Safe-Harbor Tax Notices

Participants who receive a distribution from a qualified plan or tax-sheltered annuity which may be rolled over into an IRA or an eligible retirement plan are required to receive a special tax notice describing the income tax effects of the distribution. The IRS recently issued Notice 2009-68, that provides two revised tax notices that are updated for current tax law. Plan Administrators should check with their third party administrators to ensure that the notices used by their plan are up-to-date. Plan Administrators should start to use the revised no later than notice by January 1, 2010.

Contributions of Unused Paid Time Off

The IRS issued Revenue Rulings 2009-31 and 2009-32 that describe situations under which a defined contribution plan may convert a participant’s accrued but unused paid time off (such as accrued vacation or sick pay) into a retirement plan contribution. Amounts may be contributed as a non-elective employer contribution or a salary deferral contribution. For example, under certain circumstances, a participant may elect to contribute unused vacation pay accrued after the end of a year or after termination of employment to a qualified plan. Please contact us if you are interested in exploring this option further.

End of the Year Notices and Statements

Depending on the features of a sponsor’s retirement plan, the plan administrator may be required to provide one or more of the following annual notices or statements below to plan participants. Sponsors should ensure that the notices and statements are prepared and distributed on a timely basis.

401(k) Plan Safe-Harbor Notice

Safe-harbor 401(k) plans must provide an annual notice to all participants informing the participants of the amount of the required safe-harbor contribution, the circumstances in which a cash or deferred election can be made and certain other information about the plan. The notice is generally required to be provided at least 30 days and not more than 90 days prior to the beginning of a plan year. During the plan year the notice must also be provided to each new participant prior to such person’s participation date.

401(k) or 403(b) Plan Automatic Enrollment Notice

Sponsors of plans that automatically enroll and make salary deferral contributions on behalf of participants must provide an annual notice to all eligible employees describing the circumstances under which contributions will automatically be contributed to the plan. The notice should also specify the default investment fund in which the contributions will be invested should the participant not provide an investment direction. This notice is required to be provided prior to the beginning of a plan year, and also to each new participant prior to such person’s participation date.

Defined Benefit Annual Funding Notice

Plan sponsors of single and multiemployer defined benefit pension plans must provide an annual funding notice to participants, beneficiaries and labor organizations representing participants. The notice must contain certain information about the plan including, among other items, the plan’s funding status for the previous two years and a statement of the plan’s assets and liabilities.

The notice must generally be provided within 120 days following the end of the plan year. Small plans (covering fewer than 100 participants) must provide the notice by the filing due date of the plan’s IRS Form 5500. Additional notice requirements apply if the plan is subject to benefit restrictions due to failure to meet certain funding targets.

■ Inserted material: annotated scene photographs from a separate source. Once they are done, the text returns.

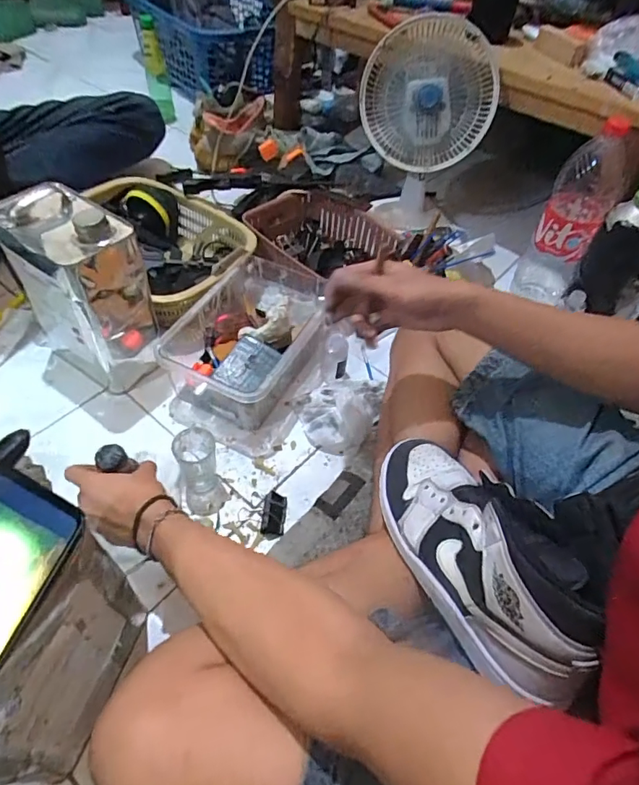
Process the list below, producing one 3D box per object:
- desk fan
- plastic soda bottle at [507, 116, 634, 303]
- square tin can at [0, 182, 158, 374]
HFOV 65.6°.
[{"bbox_3d":[0.184,-0.468,0.903,0.223,0.311,0.136,15,51,7],"label":"desk fan"},{"bbox_3d":[0.394,-0.264,0.781,0.089,0.288,0.080,27,54,16],"label":"plastic soda bottle"},{"bbox_3d":[-0.323,-0.142,0.689,0.152,0.249,0.116,30,55,19],"label":"square tin can"}]

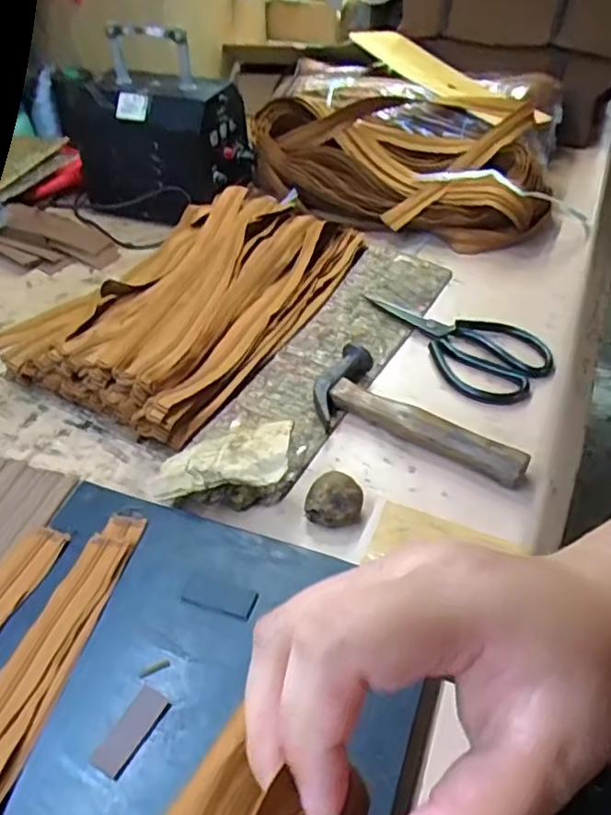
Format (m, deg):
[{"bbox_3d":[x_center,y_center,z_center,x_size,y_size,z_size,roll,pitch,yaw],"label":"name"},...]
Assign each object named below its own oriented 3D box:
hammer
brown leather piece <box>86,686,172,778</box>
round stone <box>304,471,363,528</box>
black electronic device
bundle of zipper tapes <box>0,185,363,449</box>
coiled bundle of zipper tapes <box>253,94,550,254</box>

Participant Benefit Statements

Depending upon the type of qualified plan, specific participant benefit statement requirements apply, as described below:

  • Defined Benefit Pension Plans.

Plan sponsors of defined benefit pension plans must either provide participant benefit statements every three years to vested participants who are active employees or provide an annual notice to participants describing how a benefit statement may be obtained. If a plan sponsor decides to provide an annual notice instead of providing a benefit statement every three years, the notice must be provided by December 31, 2009 of the applicable calendar year.

  • Participant-Directed Defined Contribution Plans.

Participant-directed defined contribution plans generally are required to provide participant statements on a quarterly basis. Plan sponsors are deemed to timely provide statements if they are provided within 45 days following the end of the calendar quarter.

  • Nonparticipant-Directed Defined Contribution Plans.

Plans that do not permit participants to individually direct their account balances are required to provide statements at least once each calendar year. Plan sponsors are deemed to timely provide statements if they are provided on or before the date on which the Form 5500 annual report is filed by the plan (including extensions).

Required Minimum Distributions

Generally, distributions from a retirement plan are required to commence by the April 1 of the calendar year following the later of the calendar year in which a participant reaches age 70 ½ or retires; however, distributions to participants who own more than 5% of the plan sponsor are required to commence not later than by the April 1 following the calendar year in which the participant attains age 70 ½. Such distributions are called “required minimum distributions.” The Worker, Retiree, and Employer Recovery Act of 2008 provides that most distributions made during the 2009 calendar year to defined contribution plan participants that would otherwise be treated as required minimum distributions will not be treated as required minimum distributions and are not required to be distributed. The IRS issued Notice 2009-82 that provides two sample amendments that give participants a choice as to whether to waive or receive what would have otherwise been a required minimum distribution for 2009, and permits the plan to specify how such amounts are to be treated in the absence of the participant’s election. Please note that your plan will be required to be amended if the plan permits participants to elect to waive such distribution.